Ronnie and Donnie Galyon
October 28, 1951
|Died||July 4, 2020|
Hospice of Dayton (Dayton, Ohio)
|Occupation||Reality show personalities|
|Known for||Oldest living set of conjoined twins|
Ronnie and Donnie Galyon (October 28, 1951 – July 4, 2020) were American conjoined twins. According to the 2009 Guinness World Records, the Galyons were the oldest living set of conjoined twins in the world, and, as of 29 October 2014, possess the world record for the longest-lived conjoined twins in history when they surpassed prior record holders Giacomo and Giovanni Battista Tocci.
They were born at St. Elizabeth Hospital in Dayton, Ohio, on 28 October 1951, to Wesley and Eileen Galyon. Eileen was not expecting twins. They were joined from the sternum to the groin and shared a set of organs. After a two-year stay in the hospital, it was determined that they could not be safely separated. Local schools deemed the twins a distraction and they were subsequently never formally educated, resulting in their lifelong functional illiteracy.
With nine children to support, their father Wesley decided to take the twins on the road as a sideshow attraction.

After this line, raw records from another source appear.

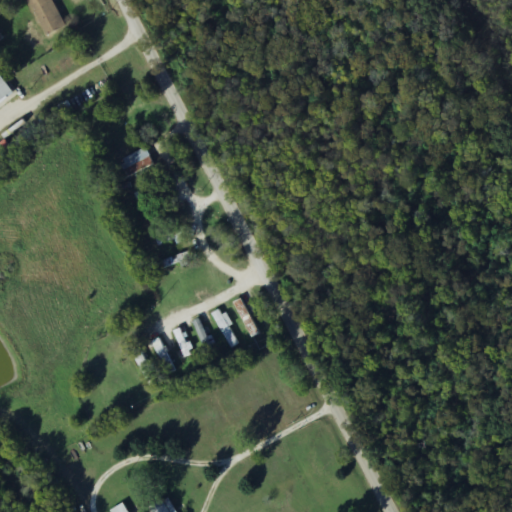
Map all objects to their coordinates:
building: (48, 16)
building: (4, 90)
building: (17, 142)
building: (135, 165)
building: (156, 203)
building: (170, 236)
road: (255, 255)
building: (176, 262)
building: (247, 318)
building: (226, 328)
road: (130, 333)
building: (204, 334)
building: (183, 342)
building: (163, 356)
building: (146, 368)
building: (164, 506)
building: (120, 509)
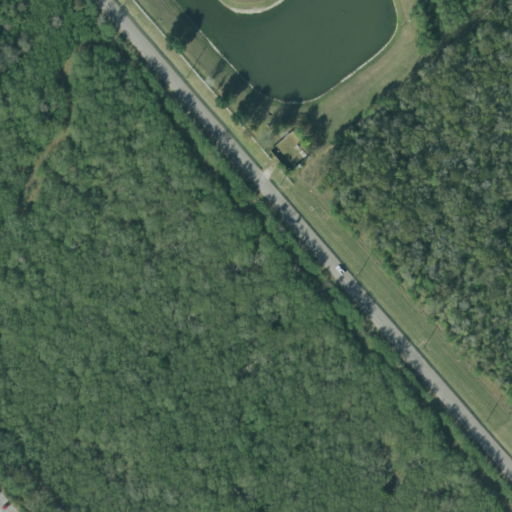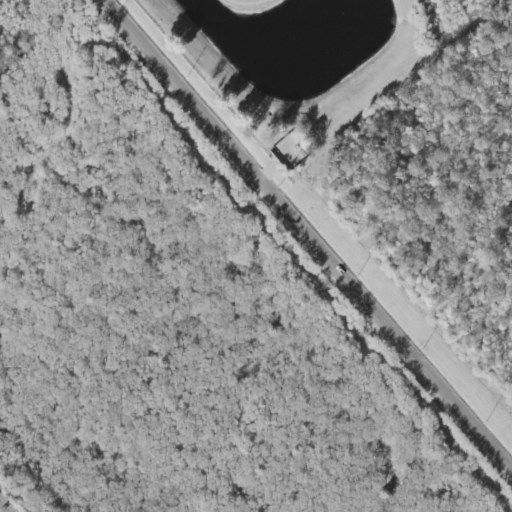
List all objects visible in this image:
road: (312, 231)
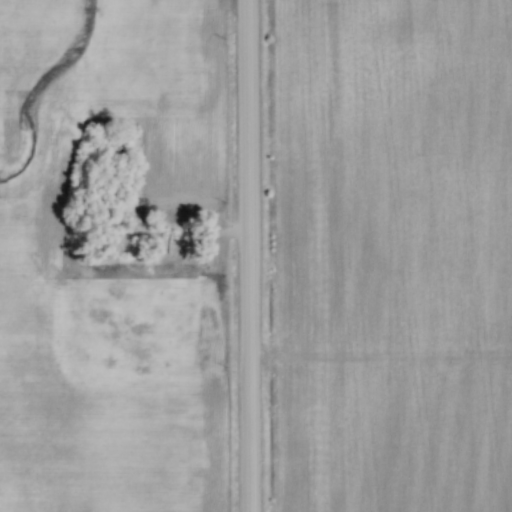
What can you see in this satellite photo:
road: (247, 255)
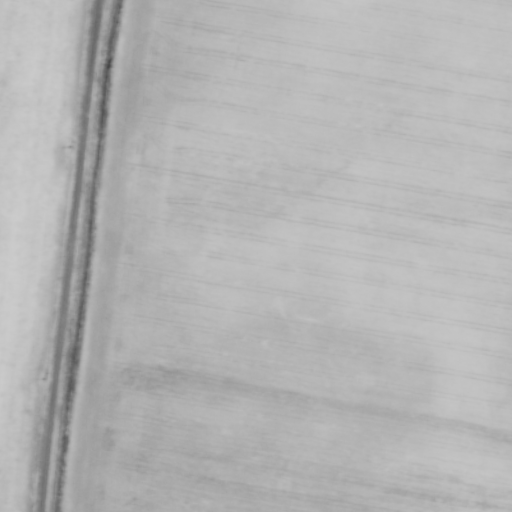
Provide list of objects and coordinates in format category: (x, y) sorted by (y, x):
road: (69, 256)
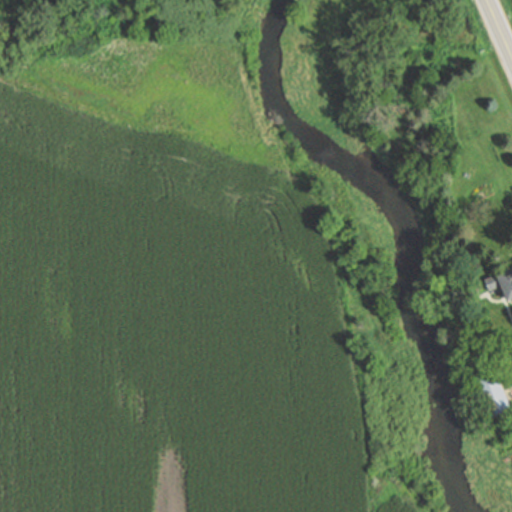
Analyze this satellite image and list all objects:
road: (500, 25)
river: (389, 243)
building: (502, 281)
building: (501, 283)
crop: (166, 296)
building: (493, 394)
building: (498, 406)
crop: (392, 501)
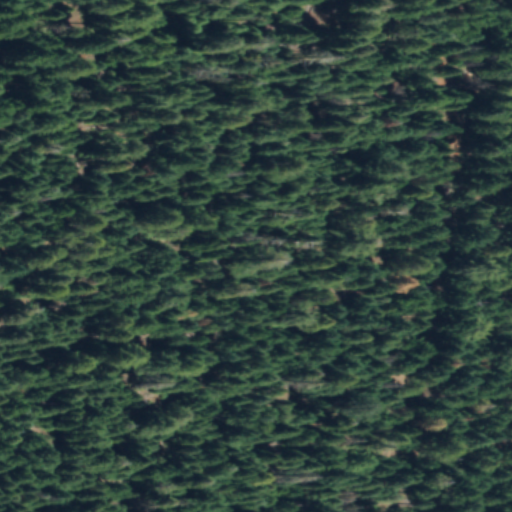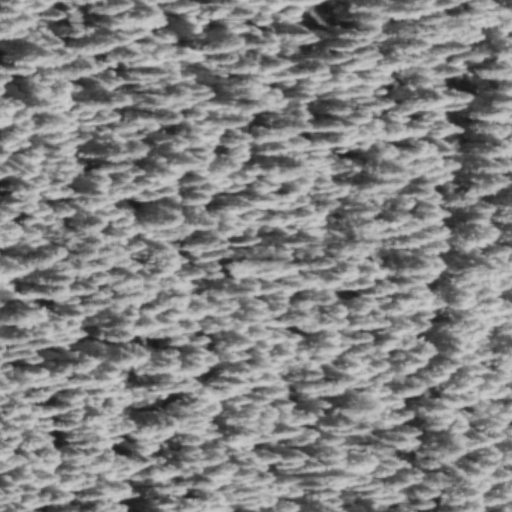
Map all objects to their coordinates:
road: (456, 230)
road: (394, 376)
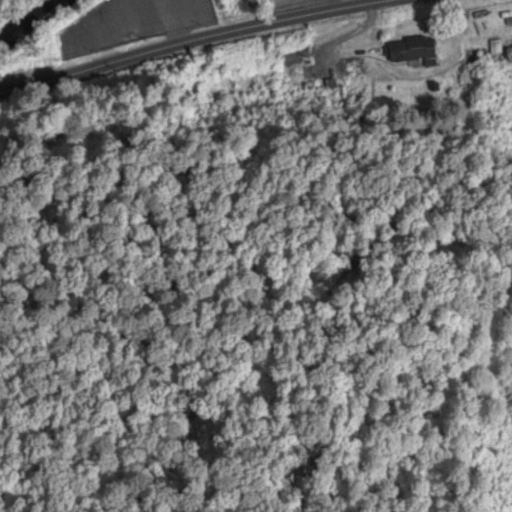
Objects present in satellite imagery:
river: (33, 24)
road: (201, 44)
building: (351, 70)
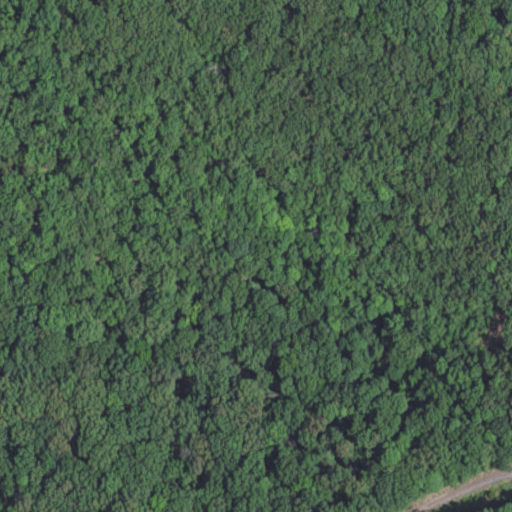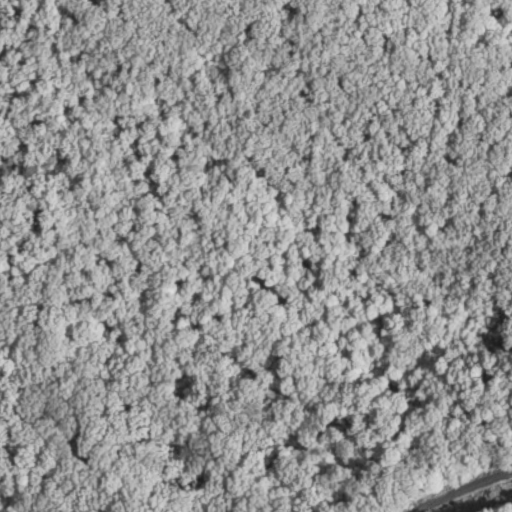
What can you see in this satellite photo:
road: (456, 489)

The boys were exhibited in sideshows throughout the U.S. and later in Latin America. Their tours made them celebrities and provided an income with which they supported their family. The twins also tried to join the Army, but were ranked 4-F.
In 1991, after three decades in entertainment, the pair retired and moved into their first independent home in Dayton, Ohio, in a house purchased with sideshow earnings. They were active in the community and lived a largely normal life by means of a custom double wheelchair. Although retired from show business, the twins made numerous television appearances. They appeared on The Jerry Springer Show in 1997, a Discovery Channel documentary in 1998 and a Channel Five documentary in 2009.
In 2009, Ronnie suffered a life-threatening infection in his lungs, which quickly endangered both twins. After their hospitalization, they required round-the-clock care. Their younger brother Jim and his wife Mary, who lived in the same town, were unable to bring the twins into their home as it was not handicap accessible, until an outpouring of donations and volunteers from the local community assisted in building a special addition to the home. On December 22, 2010, TLC premiered "The World's Oldest Conjoined Twins Move Home," which documented the building process as well as the twins' recovery and their return to the community.
The twins died in hospice on July 4, 2020.